La valutazione d’impatto considera gli effetti di tutte le spese aggiuntive del Piano, equivalenti a circa 183 miliardi di euro finanziati da RRF, REACTEU e dal Fondo nazionale complementare (vedi Figura 5).
NON PIU’ UN LONTANO RICORDO: IL RITORNO DELL’INFLAZIONE
- C’E’ EVIDENZA EMPIRICA SULLA RELAZIONE TRA ALTO DEBITO PUBBLICO E BASSA
Nel frattempo, è ancora possibile fare una serie di considerazioni su come l’inflazione sta influenzando il debito pubblico. Obiettivo di questo paragrafo è analizzare gli impatti che un debito pubblico elevato ha sulla crescita del PIL e, quindi, sulle imprese. Il debito pubblico influisce negativamente sul tasso di crescita dell’economia attraverso le scelte di politica fiscale e le decisioni di consumo e investimento del settore privato.

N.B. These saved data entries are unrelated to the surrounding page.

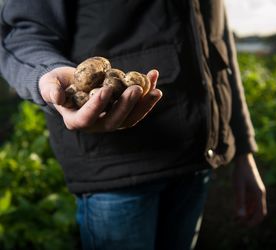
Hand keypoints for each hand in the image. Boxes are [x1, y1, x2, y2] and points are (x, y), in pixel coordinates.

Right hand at [39, 66, 161, 131]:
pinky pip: (137, 107)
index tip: (106, 89)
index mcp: (76, 120)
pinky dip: (147, 95)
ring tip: (155, 90)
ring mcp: (111, 120)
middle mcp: (96, 124)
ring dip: (144, 105)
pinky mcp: (122, 112)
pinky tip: (153, 77)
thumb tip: (57, 97)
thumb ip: (51, 90)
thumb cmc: (58, 83)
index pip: (86, 118)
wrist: (73, 83)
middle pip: (114, 122)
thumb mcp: (49, 84)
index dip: (96, 106)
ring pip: (130, 119)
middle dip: (126, 106)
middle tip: (136, 88)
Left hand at [233, 153, 266, 226]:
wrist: (242, 160)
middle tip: (237, 223)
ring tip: (234, 219)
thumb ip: (239, 201)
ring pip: (253, 208)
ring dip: (246, 214)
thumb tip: (240, 216)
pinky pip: (249, 202)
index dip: (253, 221)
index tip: (243, 225)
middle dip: (249, 219)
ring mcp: (256, 192)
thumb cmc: (240, 173)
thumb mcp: (238, 187)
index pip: (260, 213)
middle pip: (257, 212)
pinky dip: (244, 208)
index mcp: (259, 194)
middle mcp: (259, 194)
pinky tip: (236, 211)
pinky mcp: (251, 190)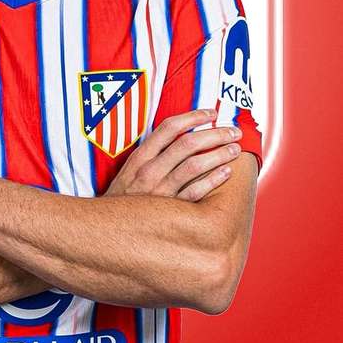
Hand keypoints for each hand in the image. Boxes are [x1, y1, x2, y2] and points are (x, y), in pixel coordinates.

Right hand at [104, 109, 241, 200]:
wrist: (107, 229)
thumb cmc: (123, 197)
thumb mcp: (129, 170)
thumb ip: (151, 154)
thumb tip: (180, 136)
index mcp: (140, 157)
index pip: (169, 128)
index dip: (193, 117)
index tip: (211, 113)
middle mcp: (149, 171)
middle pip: (187, 144)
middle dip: (214, 134)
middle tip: (233, 131)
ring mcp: (160, 191)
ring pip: (194, 166)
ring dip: (218, 155)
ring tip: (235, 149)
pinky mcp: (170, 211)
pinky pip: (196, 193)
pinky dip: (213, 181)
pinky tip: (226, 172)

Figura 10: Grafico di regressione lineare tra debito pubblico/PIL e tasso di crescita del PIL nominale con linea di tendenza.

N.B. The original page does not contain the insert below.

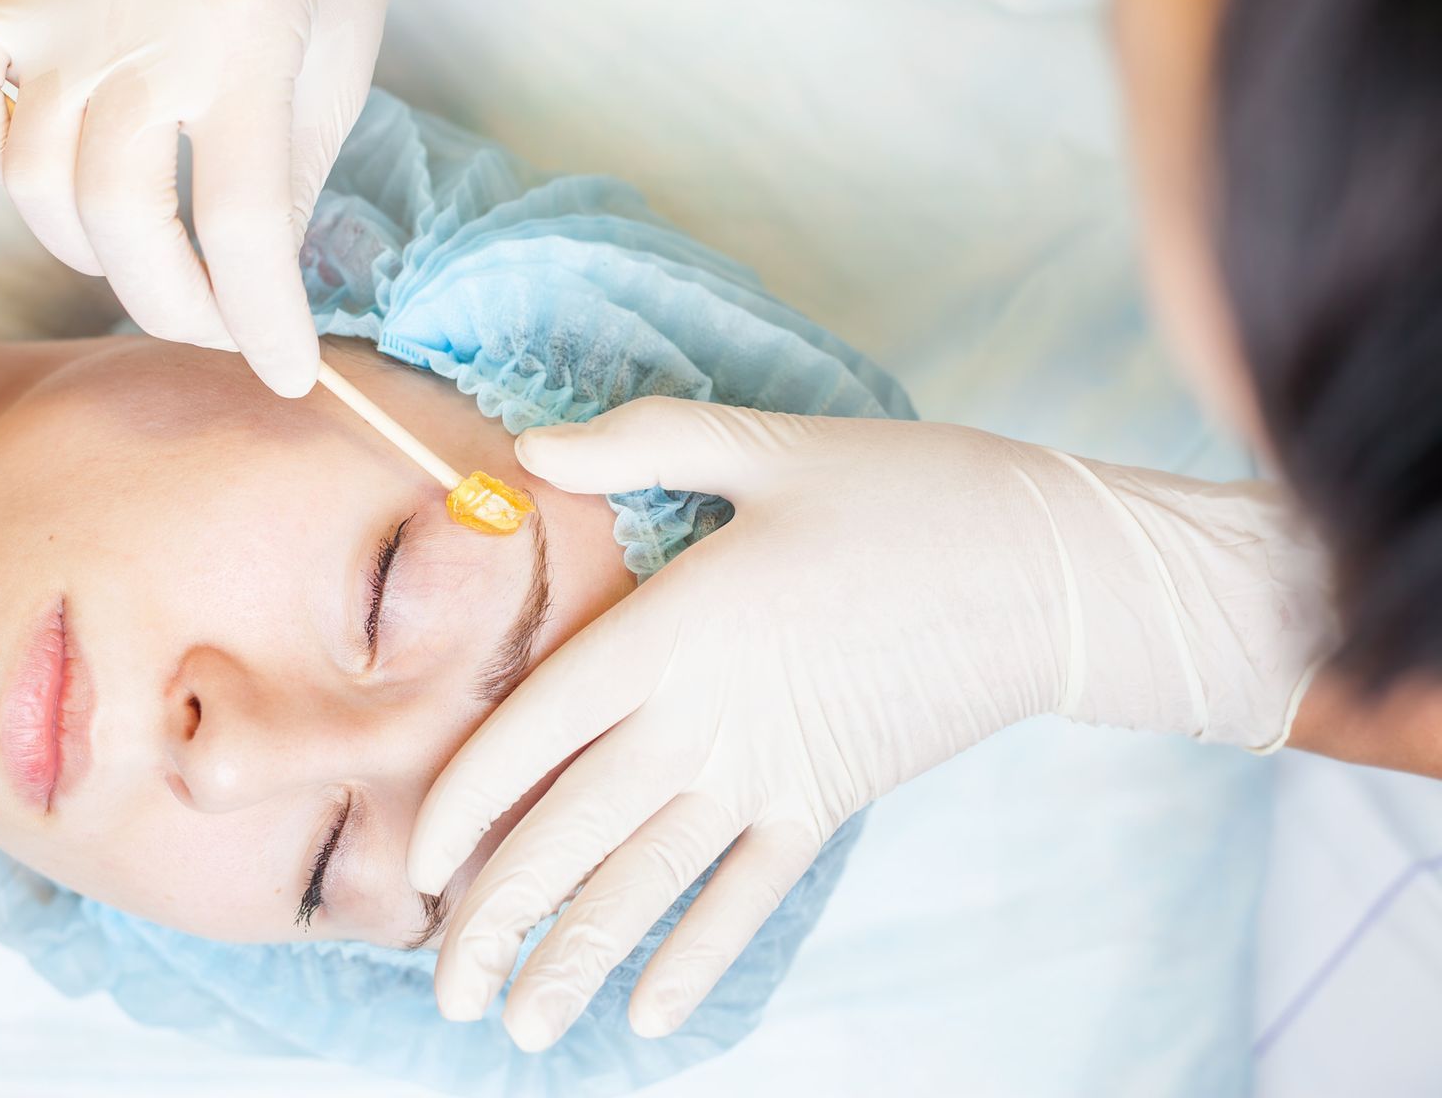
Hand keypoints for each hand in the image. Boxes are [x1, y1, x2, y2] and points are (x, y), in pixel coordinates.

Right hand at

NON ESISTONO SOLUZIONI FACILI A PROBLEMI COMPLESSI
80 Equazione tratta dall'articolo 'Riduzione del debito pubblico: l'esperienza delle economie avanzate negli ultimi 70 anni' di Bernardini, Cottarelli, Galli e Valdes, 2019 pag. 70. Fonte: 'Riduzione del debito pubblico: l'esperienza delle economie avanzate durante gli ultimi 70 anni' di Bernardini, Cottarelli, Galli e Valdes, 2019 p. Bernardini Sofia, Carlo Cottarelli, Giampaolo Galli e Carlo Valdes (2019), “Ridurre il debito pubblico: l'esperienza delle economie avanzate negli ultimi 70 anni” RIVISTA DI POLITICA ECONOMICA, DEBITO PUBBLICO IN ITALIA: PERCHÉ È UN PROBLEMA EMERGENTE, Confindustria.
RIVISTA DI POLITICA ECONOMICA, DEBITO PUBBLICO IN ITALIA: PERCHÉ È UN PROBLEMA E COME USCIRNE, Confindustria.